InvecchiatIGP. Chianti Classico Riserva DOCG Rancia 1993, Felsina: dopo 32 primavere è sempre in forma4 min read

In questa rubrica non parleremo dei problemi geriatrici di qualcuno di noi (anche se sarebbe utile). Il nostro intento è quello di andare a scovare e raccontare i vini italiani “non giovanissimi”. Abbiamo pensato a questa dizione perché non parleremo quasi mai di quelli che vengono definiti “vini da grande invecchiamento” ma cercheremo sorprese, chicche, specie tra vini che nessuno si aspetterebbe.

Certamente i terreni da cui provenne l’uva di Sangiovese utilizzata trentadue primavere fa per fare questa sontuosa Riserva, quelli dello storico e omonimo vigneto del podere (già convento) Rancia, a 400 metri sulle colline a nord-est di Castelnuovo Berardenga, non beneficiarono delle sofisticate tecniche agronomiche adottate oggi dall’azienda chiantigiana.

Panorama delle vigne

Ma il vino venne buono lo stesso. Anzi, ottimo.

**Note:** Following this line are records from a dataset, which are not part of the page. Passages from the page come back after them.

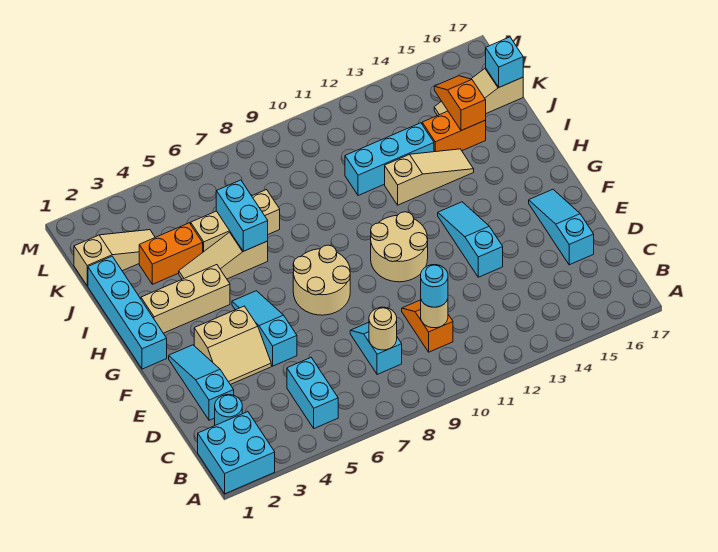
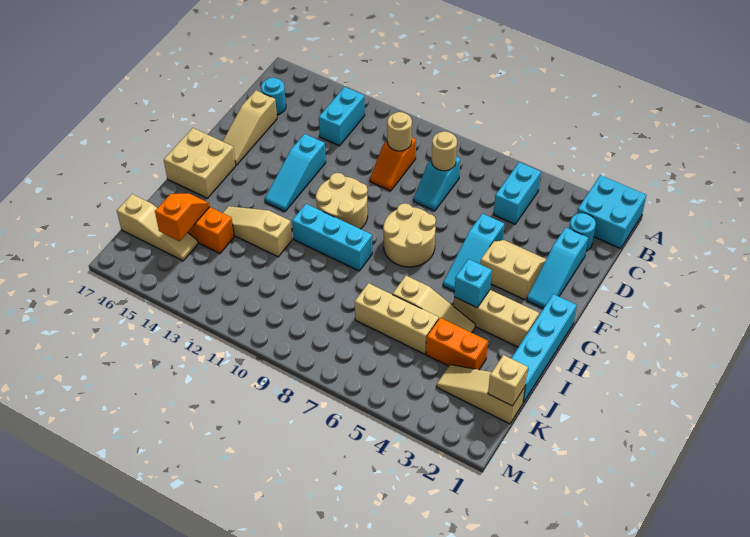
cyan round brick C10 level 3 -> cyan round brick C16 level 1
cyan slope D16:F16 level 1 top D -> tan slope D16:F16 level 1 top D
none -> tan brick G16:H17 level 1
cyan brick I6:J6 level 2 -> cyan brick B13:C13 level 1
cyan brick J11:J13 level 1 -> cyan brick H9:H11 level 1
orange slope J15:K15 level 2 top J -> orange slope J15:K15 level 2 top K
none -> tan brick K1 level 2
cyan brick K17 level 2 -> cyan brick H4 level 2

Nel 1993 non fu dunque praticata, ad esempio, alcuna trimpiatura, ossia l’allettamento estivo dell’erba ottenuto meccanicamente in modo che, piegando gli steli senza tagliarli, l’erba stessa sopravviva fino a fine ciclo, trasformandosi in humus e, durante i mesi caldi, funga invece da copertura, mantenendo la temperatura del suolo più bassa di 10° rispetto a quella esterna (una sorta di “pacciamatura viva” insomma, come la definisce il direttore generale di Felsina, Ellis Topini). E non fu fatto alcun uso di biochar, la biomassa parzialmente incombusta che, sparsa oggi tra i filari, assorbe acqua e per osmosi la restituisce piano piano al terreno, rendendolo soffice e offrendo l’habitat ideale per i microrganismi.

Tempo fa, accingendomi all’assaggio del Rancia ’93 che avevo davanti, non riuscivo in effetti a non pensare a tutto questo. E all’attenzione cronica, quasi ossessiva della fattoria verso il Sangiovese, varietà che – scherza il patron Giovanni Poggiali, alludendo alle proprie origini romagnole – sembra quasi scritta nel dna di famiglia.

Giovanni Poggiali

Del resto questo Chianti Classico è da sempre uno dei vini di punta dell’azienda, acquistata nel 1967 dal nonno di Giovanni, Domenico, e trasformata in moderna cantina negli anni ’70 dal figlio Giuseppe, affiancato dallo zio Giuseppe Mazzocolin e dall’enologo Franco Bernabei, che valorizzano la potenzialità dei vigneti con selezioni massali e vinificazioni di microzone, avviando così il percorso ricco di successi e riconoscimenti che conosciamo. Negli anni ’90 entra in azienda Giovanni Poggiali.

La prima annata del Rancia fu la 1983. Con l’annata 2021 passa da Chianti Classico Riserva a Gran Selezione. La macerazione avviene oggi in vasche d’acciaio con follature e rimontaggi giornalieri. In primavera il vino passa in barrique di rovere francese di primo e secondo passaggio per circa 18 mesi, cui seguono assemblaggio e imbottigliamento.

Non ho notizie sulle tecniche di vinificazione utilizzate nel 1993, quando comunque Felsina non era ancora certificata biologica. E non ho assistito alla stappatura che però, a giudicare dal seguito, non deve aver avuto problemi.

Il vino presenta infatti un colore rubino ancora pieno, fitto, caldo, di notevole impatto considerata l’annata. Al naso mantiene una sorprendente freschezza e gli accenni terziari sfumano presto in grande eleganza e in una sensazione di compatta e profonda finezza destinata ad evolversi nel bicchiere, col passare dei minuti, in note balsamiche e asciutte. Al palato colpiscono la severità e l’austerità, ma anche un nerbo pimpante che si prolunga e rende il sorso vellutato, vivo, morbido. Davvero notevole, insomma: un assaggio che tiene botta, e perfino supera, quello dei pur ottimi campioni 1999, 2005 e 2009 testati in verticale nella stessa occasione.

Stefano Tesi

Stefano Tesi, giornalista professionista, scrive per vari giornali italiani di gastronomia e viaggi. Il suo giornale online è Alta Fedeltà.